Mental Illness and Insurance

The U.S. Substance Abuse and Mental Health Services Administration (SAMSHA) just released  its annual report (these things take a while, apparently, given its date), entitled, “Results from the 2011 National Survey on Drug Use and Health: Mental Health Findings.” There’s a lot–and I do mean a lot–worth reading there, but I found something astounding.
Although it required me to do some adding, and I generally try to worm out of arithmetic if at all possible, I found the statistics on insurance fairly heartening.  The report found that the percent of adults (that means 18 or older, whether we agree with that or not) with either Medicaid or a program known as Children’s Health Insurance  Program (CHIP) who had what they term AMI, or any mental illness, in the past year was 32.4%. (Now, I really get touchy when decimals are involved . The percent of those with private health insurance was 16.3%, those with other forms of health insurance was 17.3%–and 25.3% were completely uninsured [now, to me, from what I remember in the old days, that should have added up to a hundred, you should have been able to put it over 100, then reduce it, and then do something else that really mattered–but I can’t remember what]).
The point is this: Americans cannot afford the cost of their mental health treatment–even if they have insurance.  Look closely at the graph below [and be duly impressed that I ever got it into this post–it took a goodly amount of time and effort]:
Okay–so you’ve had time to look (and be impressed), and I’m sure you noticed that 8.5% of those polled had health insurance that did not cover enough treatment--while 6.7% had–appallingly–health insurance that covered no treatment.

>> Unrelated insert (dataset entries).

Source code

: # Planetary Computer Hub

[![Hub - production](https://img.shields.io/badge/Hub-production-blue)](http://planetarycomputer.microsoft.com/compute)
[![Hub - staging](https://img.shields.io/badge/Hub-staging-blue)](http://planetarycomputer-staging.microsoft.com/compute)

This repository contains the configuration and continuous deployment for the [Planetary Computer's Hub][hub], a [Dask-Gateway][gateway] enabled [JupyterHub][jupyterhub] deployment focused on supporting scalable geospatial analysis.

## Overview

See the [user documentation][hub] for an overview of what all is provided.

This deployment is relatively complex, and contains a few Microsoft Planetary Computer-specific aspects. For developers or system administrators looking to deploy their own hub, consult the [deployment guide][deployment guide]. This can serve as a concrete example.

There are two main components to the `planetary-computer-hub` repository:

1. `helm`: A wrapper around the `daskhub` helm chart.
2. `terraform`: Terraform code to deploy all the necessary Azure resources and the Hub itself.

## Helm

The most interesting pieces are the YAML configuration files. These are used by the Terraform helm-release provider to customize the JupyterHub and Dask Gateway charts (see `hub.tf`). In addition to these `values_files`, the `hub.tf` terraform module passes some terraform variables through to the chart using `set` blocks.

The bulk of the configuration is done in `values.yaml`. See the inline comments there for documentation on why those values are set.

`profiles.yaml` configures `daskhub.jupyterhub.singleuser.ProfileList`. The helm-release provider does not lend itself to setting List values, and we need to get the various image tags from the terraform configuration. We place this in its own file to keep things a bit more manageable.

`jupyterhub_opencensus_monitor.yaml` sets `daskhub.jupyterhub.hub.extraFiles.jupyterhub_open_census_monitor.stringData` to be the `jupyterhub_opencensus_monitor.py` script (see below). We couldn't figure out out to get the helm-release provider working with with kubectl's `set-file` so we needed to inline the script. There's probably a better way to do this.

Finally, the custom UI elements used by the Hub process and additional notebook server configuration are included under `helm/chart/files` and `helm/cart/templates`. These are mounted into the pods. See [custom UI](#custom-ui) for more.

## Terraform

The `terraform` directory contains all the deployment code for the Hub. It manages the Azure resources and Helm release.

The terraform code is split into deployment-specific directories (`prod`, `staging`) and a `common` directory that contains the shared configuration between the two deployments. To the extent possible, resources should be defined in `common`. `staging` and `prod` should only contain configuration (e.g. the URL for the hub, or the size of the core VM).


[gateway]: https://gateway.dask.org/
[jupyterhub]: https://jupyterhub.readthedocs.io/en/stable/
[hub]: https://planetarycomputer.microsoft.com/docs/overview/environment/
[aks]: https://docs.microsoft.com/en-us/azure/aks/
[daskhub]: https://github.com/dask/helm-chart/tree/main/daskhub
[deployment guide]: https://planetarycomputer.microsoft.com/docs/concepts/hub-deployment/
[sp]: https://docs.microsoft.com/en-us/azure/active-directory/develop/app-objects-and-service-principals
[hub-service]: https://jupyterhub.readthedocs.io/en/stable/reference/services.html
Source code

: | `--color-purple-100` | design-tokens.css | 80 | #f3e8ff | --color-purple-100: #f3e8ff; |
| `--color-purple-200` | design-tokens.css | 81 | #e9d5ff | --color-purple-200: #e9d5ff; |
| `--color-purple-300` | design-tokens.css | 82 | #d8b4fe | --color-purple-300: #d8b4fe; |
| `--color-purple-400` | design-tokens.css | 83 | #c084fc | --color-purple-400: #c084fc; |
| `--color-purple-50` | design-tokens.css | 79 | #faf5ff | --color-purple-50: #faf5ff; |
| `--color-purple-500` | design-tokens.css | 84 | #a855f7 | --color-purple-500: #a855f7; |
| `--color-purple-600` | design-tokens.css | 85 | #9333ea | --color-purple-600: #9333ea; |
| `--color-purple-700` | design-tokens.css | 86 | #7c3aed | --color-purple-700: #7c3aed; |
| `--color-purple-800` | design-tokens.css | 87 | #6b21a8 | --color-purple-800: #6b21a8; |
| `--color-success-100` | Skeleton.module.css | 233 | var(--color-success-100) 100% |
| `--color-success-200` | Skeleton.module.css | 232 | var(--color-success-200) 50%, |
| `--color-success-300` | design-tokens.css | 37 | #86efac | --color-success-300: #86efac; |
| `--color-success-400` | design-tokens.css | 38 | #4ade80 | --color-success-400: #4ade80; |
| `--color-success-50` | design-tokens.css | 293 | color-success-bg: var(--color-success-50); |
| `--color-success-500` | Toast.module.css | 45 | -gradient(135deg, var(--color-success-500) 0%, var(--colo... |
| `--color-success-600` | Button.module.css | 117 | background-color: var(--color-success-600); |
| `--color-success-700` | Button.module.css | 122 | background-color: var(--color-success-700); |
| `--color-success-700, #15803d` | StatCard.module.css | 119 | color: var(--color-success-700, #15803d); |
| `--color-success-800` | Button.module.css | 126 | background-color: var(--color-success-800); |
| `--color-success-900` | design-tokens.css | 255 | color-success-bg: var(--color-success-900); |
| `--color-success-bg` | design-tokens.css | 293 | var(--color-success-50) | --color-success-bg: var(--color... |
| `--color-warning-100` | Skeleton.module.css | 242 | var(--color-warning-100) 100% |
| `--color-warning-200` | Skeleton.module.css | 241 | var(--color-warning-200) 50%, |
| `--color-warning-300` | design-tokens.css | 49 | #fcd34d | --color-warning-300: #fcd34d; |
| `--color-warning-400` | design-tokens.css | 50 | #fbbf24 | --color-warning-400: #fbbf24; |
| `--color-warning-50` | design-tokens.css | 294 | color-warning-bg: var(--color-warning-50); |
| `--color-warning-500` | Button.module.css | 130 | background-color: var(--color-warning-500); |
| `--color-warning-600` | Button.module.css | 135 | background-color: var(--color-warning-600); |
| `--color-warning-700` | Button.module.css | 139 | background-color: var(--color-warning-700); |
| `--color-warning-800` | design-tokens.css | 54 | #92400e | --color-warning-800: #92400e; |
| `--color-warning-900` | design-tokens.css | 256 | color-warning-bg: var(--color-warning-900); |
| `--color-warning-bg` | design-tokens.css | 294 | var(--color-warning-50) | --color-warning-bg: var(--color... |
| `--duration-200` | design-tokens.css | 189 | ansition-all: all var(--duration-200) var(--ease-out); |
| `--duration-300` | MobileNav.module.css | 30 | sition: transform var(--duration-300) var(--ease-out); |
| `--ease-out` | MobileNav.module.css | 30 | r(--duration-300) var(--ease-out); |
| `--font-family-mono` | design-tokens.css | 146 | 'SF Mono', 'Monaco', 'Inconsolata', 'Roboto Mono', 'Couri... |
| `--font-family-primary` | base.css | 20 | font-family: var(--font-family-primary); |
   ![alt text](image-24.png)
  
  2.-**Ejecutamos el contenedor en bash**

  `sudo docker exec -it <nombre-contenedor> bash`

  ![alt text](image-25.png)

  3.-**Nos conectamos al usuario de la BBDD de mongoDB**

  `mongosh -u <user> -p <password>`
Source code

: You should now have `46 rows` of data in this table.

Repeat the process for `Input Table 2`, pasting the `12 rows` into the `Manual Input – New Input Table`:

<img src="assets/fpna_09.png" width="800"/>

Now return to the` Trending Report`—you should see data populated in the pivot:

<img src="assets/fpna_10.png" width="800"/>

Let’s return to the slightly less desperate category: those who have insurance but are finding it’s just not covering what they need.  We just might have some ideas for that situation.
Out of the blue this past month we heard from a man, Eric Butler,  who offered to discuss matters “related to insurance and personal finance.” These are so out of my league that I actually laughed, but when he clarified, I actually became quite engaged. Eric explains his post as “a guide . . .that looks at some commonly misunderstood mental health conditions and how they fit in with current health insurance”–and really it’s even more helpful that he makes it sound.
In his piece, Mental Health and Insurance: Commonly Misunderstood Illnesses,”  he gives practical suggestions on how you can deal with your insurance company to get more and better treatment for a variety of illness, ranging from ADHD and autism to eating disorders.
I very much encourage you to spend some time there.  And I do thank Eric–both for drawing my attention to the matter, and for suggesting ways of getting the help you need.